THE ACTRESS/ACTIVIST, IN A MORE RESERVED MOMENT IN 1980.
Byline: Howard Kissel, September 1980
One corner of Shirley MacLaine’s sunny New York apartment overlooking the East River has a political cast to it. There are mementoes of John and Robert Kennedy and, in a glass case, a stuffed bird presented to her by Fidel Castro. (“He called me his dove of peace,” she says, recalling the difficulties she had bringing it through U.S. Customs. “I think he meant ‘piece.”‘)
But politics is not what MacLaine is about these days. She received an invitation to be a delegate at the Democratic convention, but her response was, “What has that got to do with anything?” There are still issues she cares about, but she talks with less rhetoric than she did a few years ago.
She speaks, for example, with considerable reserve about the right-to-life movement. “I’ve come to believe they have a misguided compassion,” she says. “I think we all share the understanding that the sanctity of human life is the only thing we can rely on. I’m disturbed by the fact that they care more about the unborn child than the mother who’s living. I sometimes have the impression they would kill for the right not to kill.”
She has no regrets about her activist past, for which she was often pilloried in the press. But she has decided politics is not the way you change society.
“One of the problems with politics is that people are not growing enough, not exploring their individual potential. What I’m really into, really happiest about, is my own growth. I guess that I began to realize in a definite way that the only real change you can make is with yourself. When everyone does a good job with that, we’ll have change in society….
“In the last few years, a lot of people have been talking to me about spiritual experiences.
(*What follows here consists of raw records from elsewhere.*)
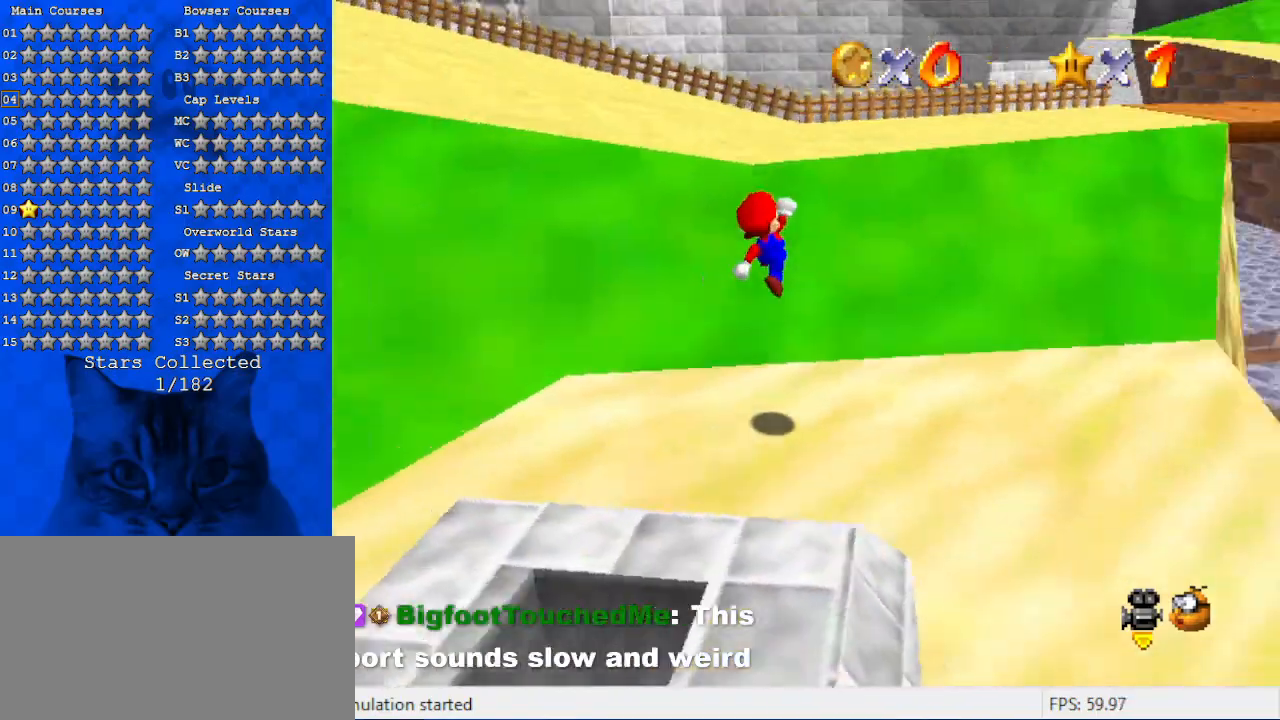
{"keys": ["a", "up"], "events": [[200, "ctrl", "down"], [333, "shift", "up"], [366, "a", "down"], [366, "ctrl", "up"]]}
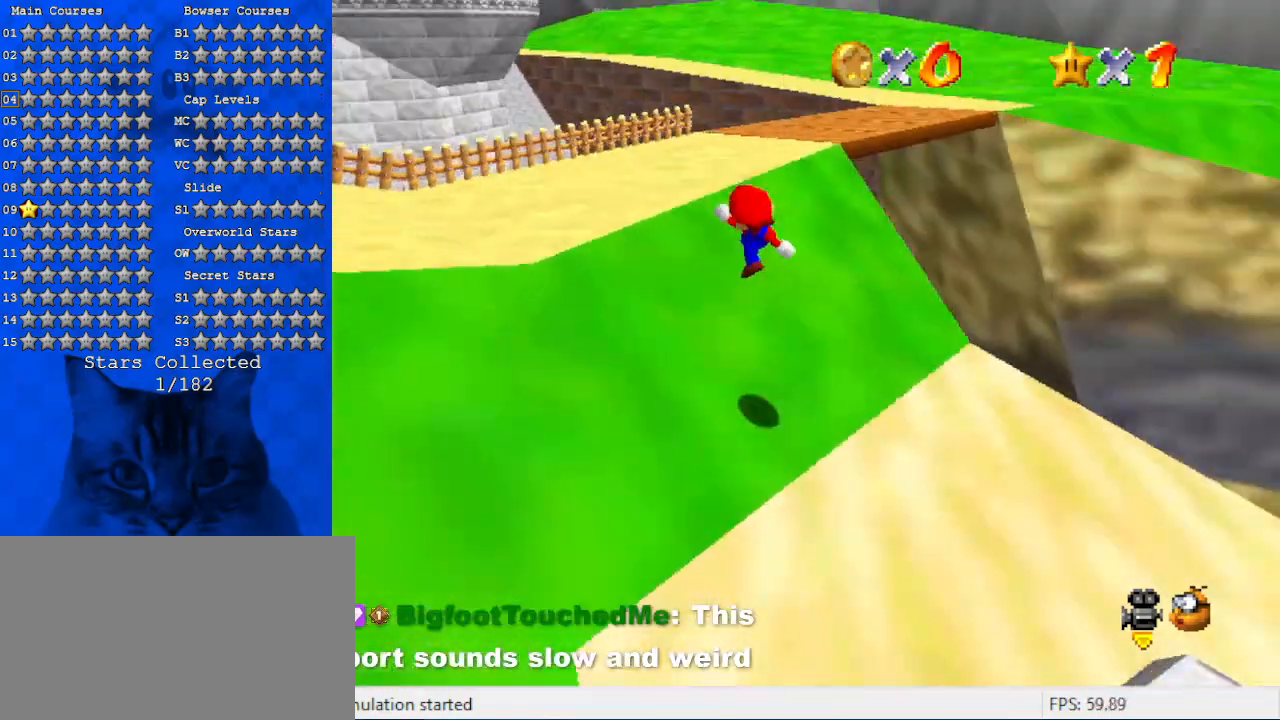
{"keys": ["ctrl", "up"], "events": [[66, "a", "up"], [300, "shift", "down"], [400, "shift", "up"], [433, "ctrl", "down"]]}
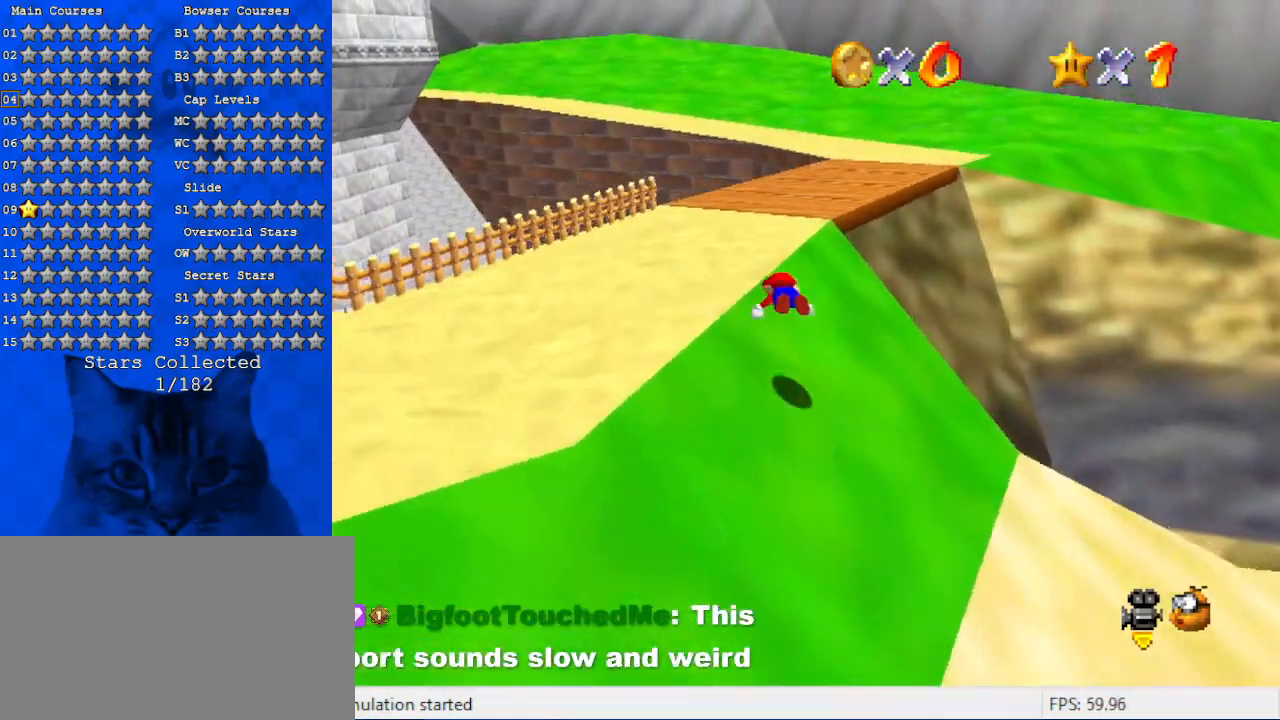
{"keys": ["up"], "events": [[66, "ctrl", "up"], [200, "ctrl", "down"], [200, "shift", "down"], [400, "ctrl", "up"], [400, "shift", "up"]]}
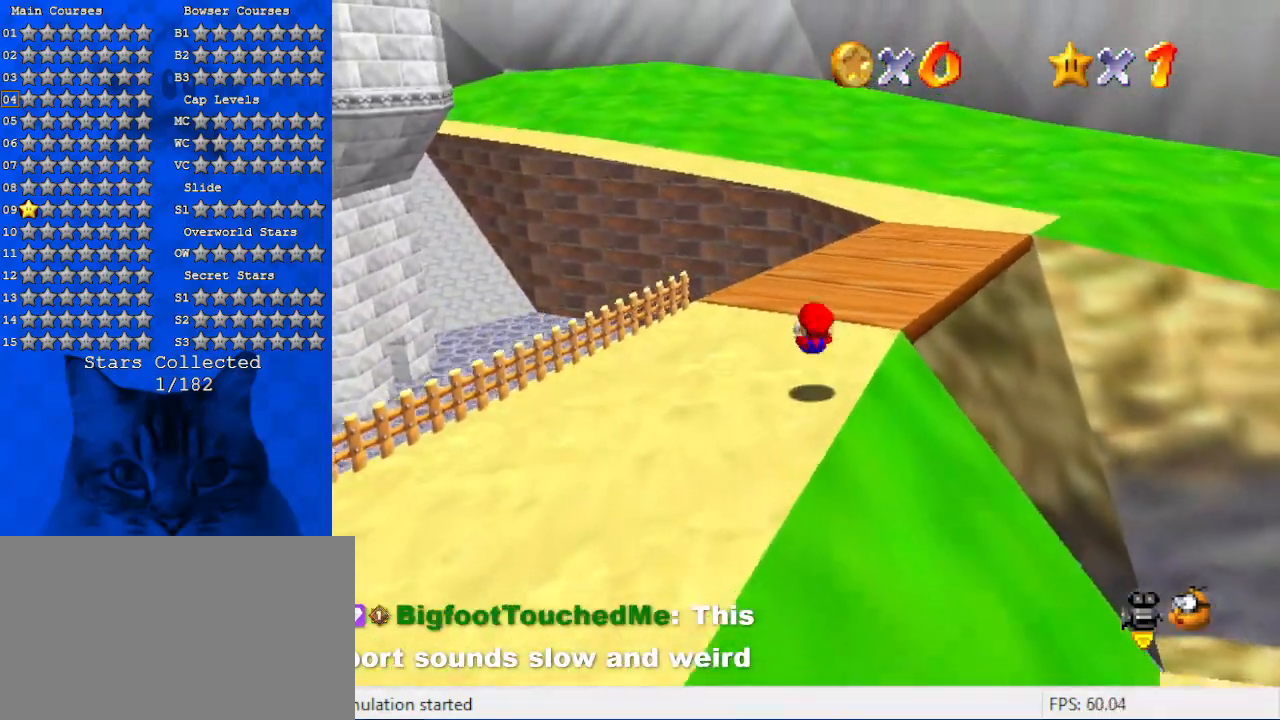
{"keys": ["up"], "events": [[166, "right", "down"], [266, "ctrl", "down"], [266, "right", "up"], [366, "ctrl", "up"]]}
I think people have a sense of safety about who they can discuss things like this with. I’ve talked with several people who were pronounced clinically dead and came back to life. One of them was Peter Sellers….”
A maid brings iced tea as MacLaine, wearing no nylons and a flouncy, ankle-length dress, lounges cross-legged on the sofa. “I’m sure I’m not the only one who feels these little rappings in my skull all the time. Others may feel it, but they’re afraid to admit it in public. If you don’t believe cosmic forces are at work, all you have to do is look at the rise of Islamic fundamentalism. When you become conscious of these things, your attitude toward the domestic political scene is colored by more profound realities. If you don’t have these feelings, you have an enormous investment in doom and gloom. But when you have them, you’re more vulnerable, more in touch with your own feelings, which you can’t be when you’re cynical….
“What is a bigger problem today than human sexuality? Except inflation. If Richard Nixon had not been sexually repressed, he wouldn’t have had to bomb Vietnam or Cambodia. The more sex becomes a non-issue in people’s lives, the happier they are. The rule should be, ‘Do What You Want and That’s It.”